Il est de pratique répandue d’inclure dans un contrat d’emploi une clause prévoyant l’indemnité à laquelle un salarié aura droit advenant un congédiement sans cause juste et suffisante. Un récent arrêt de la Cour d’appel[1] suggère que l’employeur a tout à perdre et rien à gagner avec cette pratique.

12 mai 2015
Marie-Hélène Jolicoeur

Rappelons que l’article 2092 du Code civil du Québec stipule qu’un salarié congédié ne peut renoncer à l’indemnité à laquelle il a droit lorsque son délai de congé ou l’indemnité pour en tenir lieu sont insuffisants. Ainsi, même si des parties s’entendent par écrit dans un contrat d’emploi au versement d’une indemnité de fin d’emploi déterminée à titre de préavis de fin d’emploi, un tribunal pourrait accorder à un salarié qui en ferait la demande une indemnité de fin d’emploi plus avantageuse. Une telle indemnité est déterminée en fonction de différents critères tels l’âge, les fonctions occupées, les circonstances de l’embauche, les années de service, etc.

Par ailleurs, une autre disposition du Code civil du Québec prévoit qu’une victime qui souhaiterait obtenir réparation d’un préjudice qu’elle allègue avoir subi a l’obligation de réduire au maximum ses dommages (article 1479 du Code civil du Québec). Une telle obligation s’applique en droit du travail et se traduit généralement par l’obligation d’un salarié congédié de déployer des efforts raisonnables afin de se retrouver un emploi durant la période de préavis raisonnable. L’obligation d’un salarié de mitiger ses dommages vise à diminuer le préjudice qu’il pourrait subir par la perte de son emploi. Ainsi, si un salarié satisfait à cette obligation et qu’il retrouve un emploi durant la période de préavis raisonnable, l’indemnité de fin d’emploi peut être réduite par les revenus gagnés grâce à ce nouvel emploi.

Dans un arrêt récent de la Cour d’appel, ces principes ont été rappelés par la majorité des juges appelés à se prononcer dans un recours pour congédiement abusif. Dans l’affaire Structures Lamerain inc. c. Meloche[2], la Cour d’appel a confirmé en partie un jugement de première instance ayant condamné des entreprises à verser à deux salariés congédiés une indemnité de préavis de fin d’emploi équivalant à dix-huit (18) mois de salaire et une indemnité pour perte de l’utilisation d’un véhicule. La Cour d’appel a également condamné ces mêmes entreprises et leurs administrateurs à payer personnellement des dommages moraux s’élevant à 25 000 $ à chacun des salariés congédiés.

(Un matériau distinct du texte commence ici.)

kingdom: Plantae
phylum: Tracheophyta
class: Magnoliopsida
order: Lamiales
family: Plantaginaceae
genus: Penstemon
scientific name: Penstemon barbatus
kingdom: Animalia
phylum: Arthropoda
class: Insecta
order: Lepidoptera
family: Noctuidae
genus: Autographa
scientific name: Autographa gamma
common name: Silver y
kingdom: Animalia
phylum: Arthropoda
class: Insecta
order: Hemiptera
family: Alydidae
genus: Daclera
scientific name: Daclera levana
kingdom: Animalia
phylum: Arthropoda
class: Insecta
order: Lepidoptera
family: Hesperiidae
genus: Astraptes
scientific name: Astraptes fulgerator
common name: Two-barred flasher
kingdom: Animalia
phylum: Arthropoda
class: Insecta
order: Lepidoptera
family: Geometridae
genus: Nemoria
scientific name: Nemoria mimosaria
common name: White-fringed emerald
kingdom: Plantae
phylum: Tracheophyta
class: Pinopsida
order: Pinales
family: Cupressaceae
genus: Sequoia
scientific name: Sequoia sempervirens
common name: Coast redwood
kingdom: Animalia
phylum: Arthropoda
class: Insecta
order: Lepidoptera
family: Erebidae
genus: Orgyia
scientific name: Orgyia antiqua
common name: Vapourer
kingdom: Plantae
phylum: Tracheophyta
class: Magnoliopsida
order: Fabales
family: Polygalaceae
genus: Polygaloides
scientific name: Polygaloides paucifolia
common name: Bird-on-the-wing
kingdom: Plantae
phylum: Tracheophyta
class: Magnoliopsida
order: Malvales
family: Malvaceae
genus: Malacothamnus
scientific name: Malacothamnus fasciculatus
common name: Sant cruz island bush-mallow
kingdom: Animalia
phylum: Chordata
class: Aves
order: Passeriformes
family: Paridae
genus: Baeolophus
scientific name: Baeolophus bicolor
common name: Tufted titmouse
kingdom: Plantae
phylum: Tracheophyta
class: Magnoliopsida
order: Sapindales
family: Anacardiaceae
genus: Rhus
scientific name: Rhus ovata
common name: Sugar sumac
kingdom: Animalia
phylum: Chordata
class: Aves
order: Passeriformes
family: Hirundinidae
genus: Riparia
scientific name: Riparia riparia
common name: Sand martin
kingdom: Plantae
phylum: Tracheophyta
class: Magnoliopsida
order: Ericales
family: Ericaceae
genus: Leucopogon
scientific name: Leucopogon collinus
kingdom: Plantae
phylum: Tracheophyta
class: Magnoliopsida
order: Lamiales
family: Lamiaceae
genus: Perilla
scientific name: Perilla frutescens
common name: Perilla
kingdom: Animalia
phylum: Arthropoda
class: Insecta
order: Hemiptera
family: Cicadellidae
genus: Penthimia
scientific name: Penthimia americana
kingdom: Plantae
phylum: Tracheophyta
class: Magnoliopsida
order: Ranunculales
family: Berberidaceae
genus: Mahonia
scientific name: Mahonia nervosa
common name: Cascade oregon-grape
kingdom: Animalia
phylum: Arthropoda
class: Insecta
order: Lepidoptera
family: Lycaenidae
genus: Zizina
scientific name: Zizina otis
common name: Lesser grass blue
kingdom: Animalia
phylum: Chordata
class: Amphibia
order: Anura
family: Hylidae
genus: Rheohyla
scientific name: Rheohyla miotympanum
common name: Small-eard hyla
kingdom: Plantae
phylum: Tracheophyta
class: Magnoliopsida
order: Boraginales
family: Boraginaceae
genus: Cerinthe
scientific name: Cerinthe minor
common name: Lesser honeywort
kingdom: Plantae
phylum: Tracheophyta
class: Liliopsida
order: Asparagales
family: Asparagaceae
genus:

La Cour d’appel a apporté certaines précisions quant à l’obligation d’un salarié de mitiger ses dommages alors qu’une clause à son contrat d’emploi établit l’indemnité de fin d’emploi qui lui serait versée dans l’éventualité d’une fin d’emploi.

Résumé des faits
Les intimés travaillaient au sein d’une entreprise familiale œuvrant dans la fabrication de structure d’acier, et ce, depuis plusieurs années. Ils étaient actionnaires et administrateurs de cette entreprise jusqu’à la vente, en raison de difficultés financières, de 80 % de leurs actions à une autre entreprise fabriquant également des structures d’acier.

Le protocole d’entente conclu avec l’entreprise acquéreuse prévoyait notamment que les intimés demeureraient liés par un contrat d’emploi à durée indéterminée avec un salaire brut de 85 000 $ et la possibilité de toucher un boni annuel de l’ordre de 30 000 $ établi en fonction des bénéfices nets de l’entreprise. En cas de congédiement sans cause juste, le protocole d’entente prévoyait que les intimés auraient droit à une indemnité équivalente à douze (12) mois de salaire en plus du rachat de 20 % des actions qu’ils conservaient dans l’entreprise.

À la date de signature de la convention de vente d’actions et des contrats d’emploi des intimés, ceux-ci ont été avisés qu’ils étaient congédiés. À cette date, les serrures de leurs bureaux avaient déjà été changées, et les autres salariés avaient aussi été informés de leur congédiement.

Le juge de première instance a conclu à un congédiement abusif et a condamné les appelants à verser aux intimés une indemnité de fin d’emploi équivalant à un préavis de dix-huit (18) mois avec boni et une indemnité pour la perte de l’utilisation d’un véhicule, en plus de dommages moraux. Le juge de première instance n’a pas déduit de l’indemnité de préavis les revenus gagnés par les intimés durant les douze (12) premiers mois du délai de congé.

Les questions en litige
Les questions en litige devant la Cour d’appel étaient multiples. Aux fins du présent article, voici les questions soumises à la Cour d’appel sur lesquelles nous désirons attirer votre attention :

  1. Le juge de première instance a-t-il erré en écartant la clause de délai de congé équivalant à douze (12) mois de salaire alors que les intimés n’ont pas requis sa nullité?
  2. Le juge de première instance a-t-il erré en écartant la clause prévoyant un délai de congé de douze (12) mois de salaire au profit d’un délai de congé de dix-huit (18) mois, sans toutefois déduire l’ensemble des revenus d’emploi gagnés pendant la période du délai de congé?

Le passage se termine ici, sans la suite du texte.